Have you ever held your breath as your phone slips from your fingers and tumbles to the ground? I know I have, and fortunately for me, this story has had a happy ending, my phone has yet to break or crack.
I know that this did not happen by accident, but rather is a marvel of engineering. As high-tech device innovation keeps accelerating, ensuring Device Structural Performance without sacrificing user experience and aesthetics is essential for every new design. For this reason, SIMULIA has developed and delivered the Device Structural Performance Industry Process Experience. As part of that solution, we have run a number of industry-standard phone tests virtually using our Abaqus technology for Structural Simulation. These simulations include a drop test, a three-point bending test, a water-immersion test, and an assembly stress test.
These tests were carefully picked to demonstrate what most SIMULIA phone customers use our simulation software for.
I had the opportunity to interview the principal engineer who designed and tested the phone drop simulation. As I spoke with the engineer I learned step by step how engineers conduct their testing in a virtual space.

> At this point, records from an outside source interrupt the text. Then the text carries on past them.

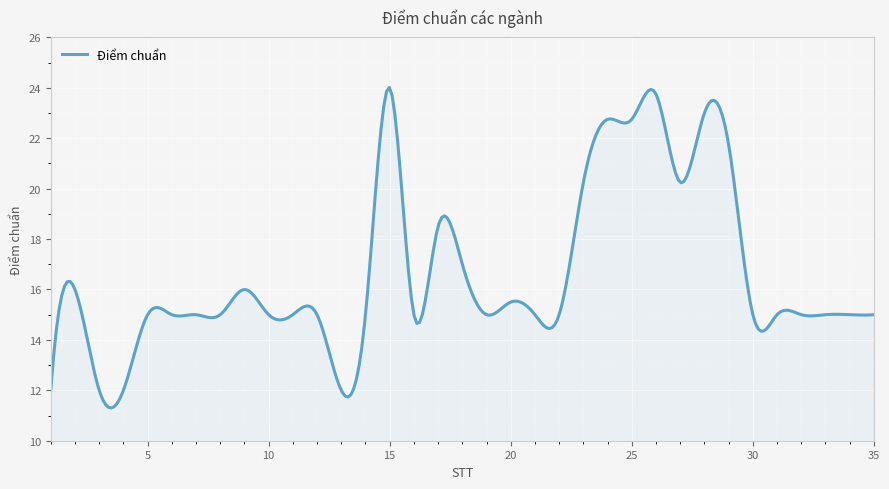

What is the greatest value displayed?

24.0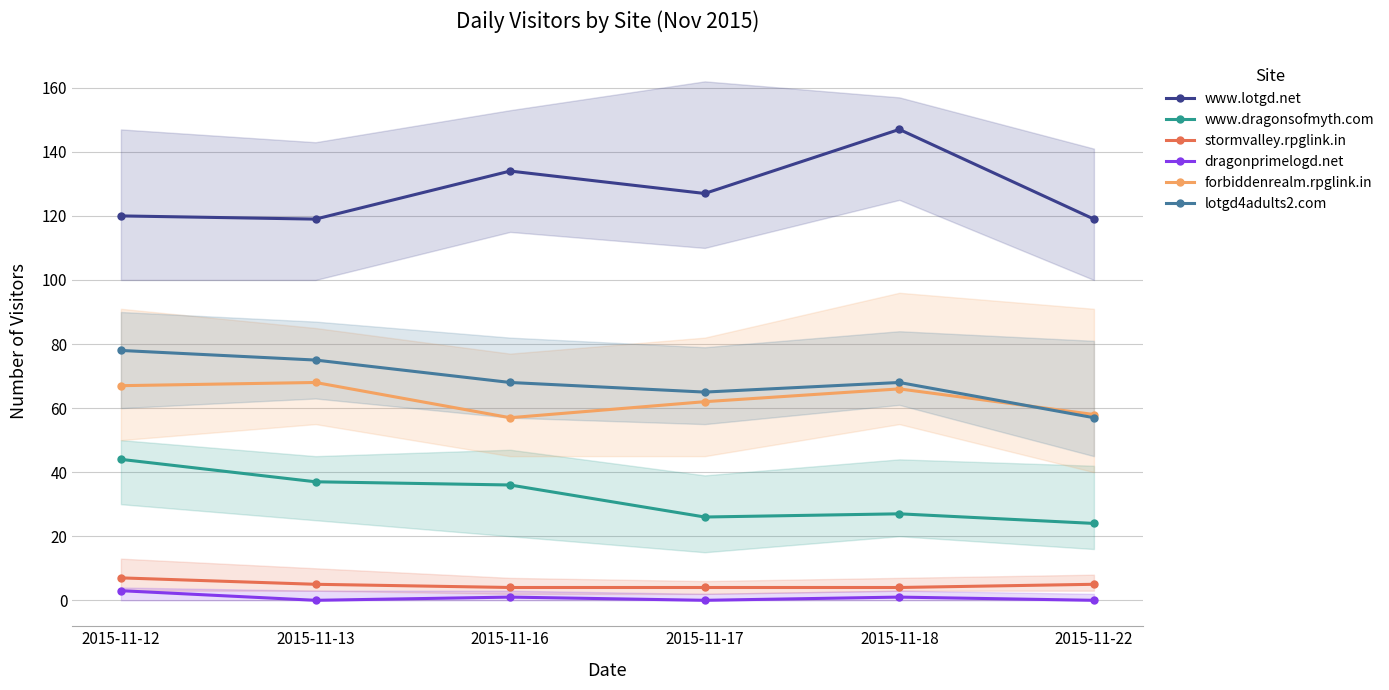

What is the sum of all forbiddenrealm.rpglink.in values?

378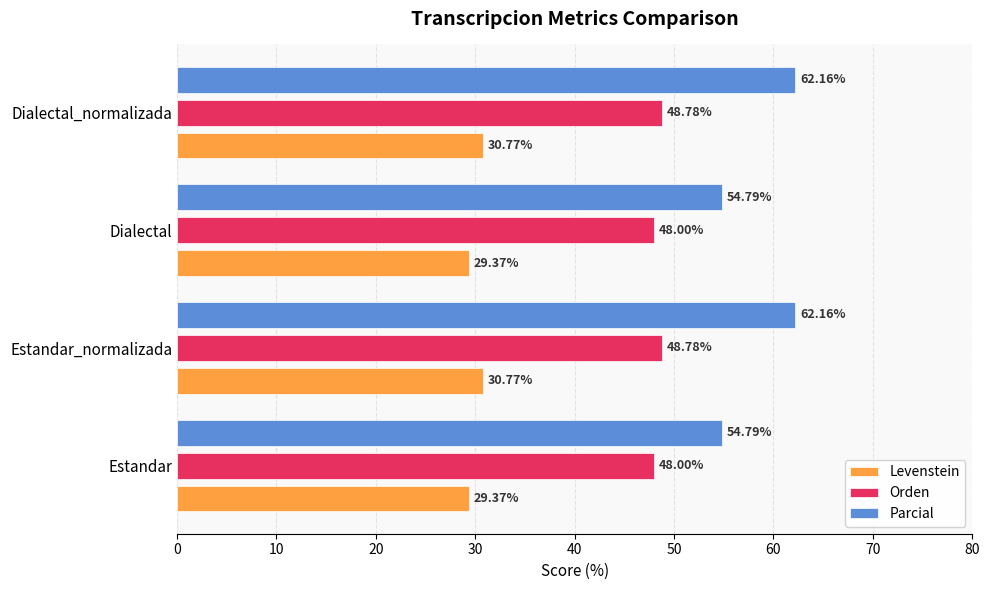

What is the spread (max minus min) of values at Estandar_normalizada?

31.4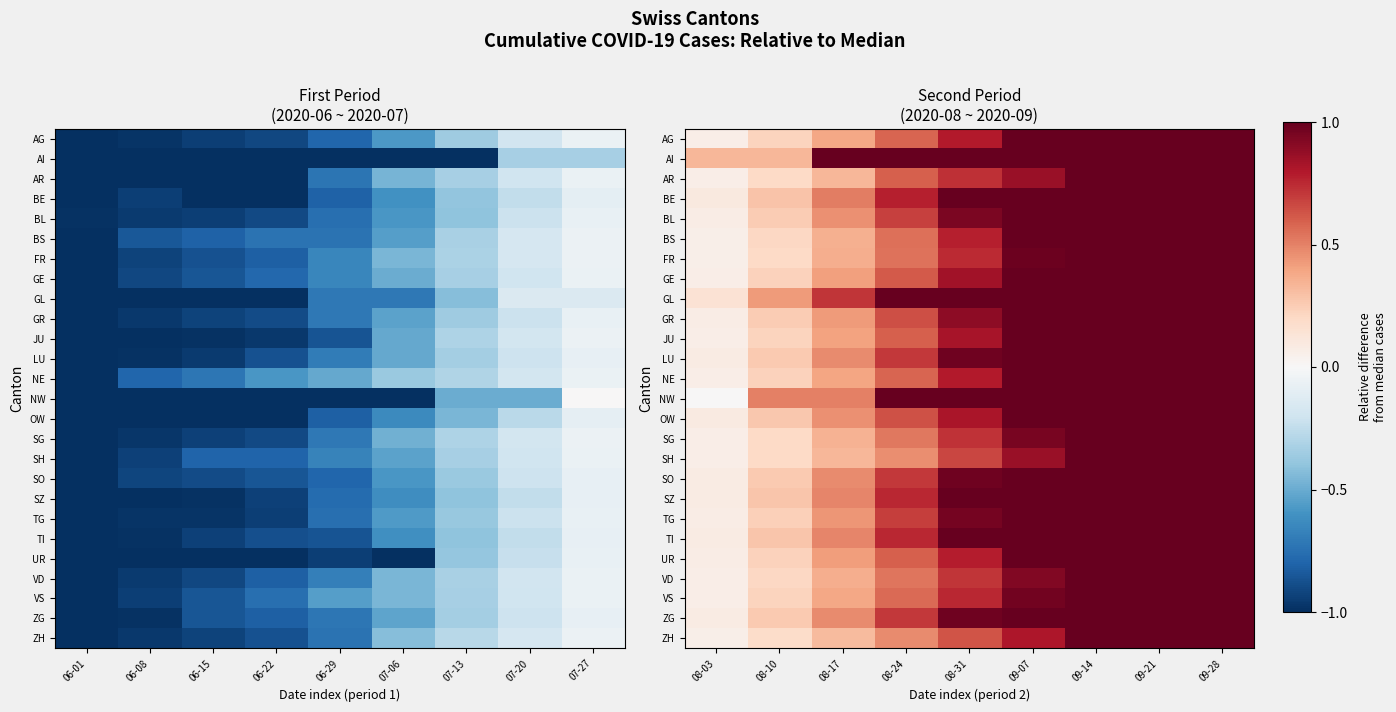

What is the sum of all AI values?

7.7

First Step: Create a Controlled Scenario
For the phone drop test the Engineer first setup the phone so that is would be dropped onto its corner from a 1m height and at a speed of 4.43 m/s. Through the power of simulation, the Engineer could be certain that the phone would be dropped at the same speed, the same angle, and the same height for every experiment. This assurance allowed the Engineer to change other variables and be confident that those changes would be the only variables effecting the results.
Second Step: Testing Each Variable Change
You will be happy to hear that they did NOT have to drop hundreds of phones for this experiment! Instead, the Engineer was able to change certain characteristics of the phone while rerunning the drop tests. For each drop test, the Engineer observes how much damage had been sustained by the screen on impact.

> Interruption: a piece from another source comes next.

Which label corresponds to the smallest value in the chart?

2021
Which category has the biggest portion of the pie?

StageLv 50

Here are some of the things they changed when testing which would make the phone the most durable:
- Glass Material
- Thickness of Screen
- Corner Radius
- Thickness of Back Cover
- Thickness of Center Frame
- Screen Protector Lining Width
After running the simulation the designer was able to determine that changing the glass material avoided the hairline crack, but there was still a damage to the bottom right corner. Further optimization had to be done to avoid this.
Third Step: Setup the DOE (Design of Experiments)
When engineers cannot simply change single variables to find their desired design changes they must then move on to the more complex experimentation. Engineers working with simulation have come to the understanding that the common approach of changing one factor at a time is very often incorrect since the way that these variables interact with one another can actually impact the results of the experiment.
For this drop test experiment, the principle engineer ran eight different configurations for their tests. Each configuration has different combinations of variables that are changed.
Before running the simulation, the principal engineer needs to setup the sensors which track the specific focus variables that they want to optimize:
1. Mass of the Model
2. Von Mises Stress of the Plastic
3. Von Mises Stress of the Frame
After running the simulation the principal engineer was able to determine that tests 1, 2, 6, and 7 produced results where there was the least amount of strain on the plastic. Using those different tests, the engineer can also perform a visual inspection of the results.
As you can see above, option six (the far right result) was the only result the did not produce any cracking in the screen.
So here are the before and after results…what do you think? I know which one I would rather have in my pocket, and so do phone manufacturers.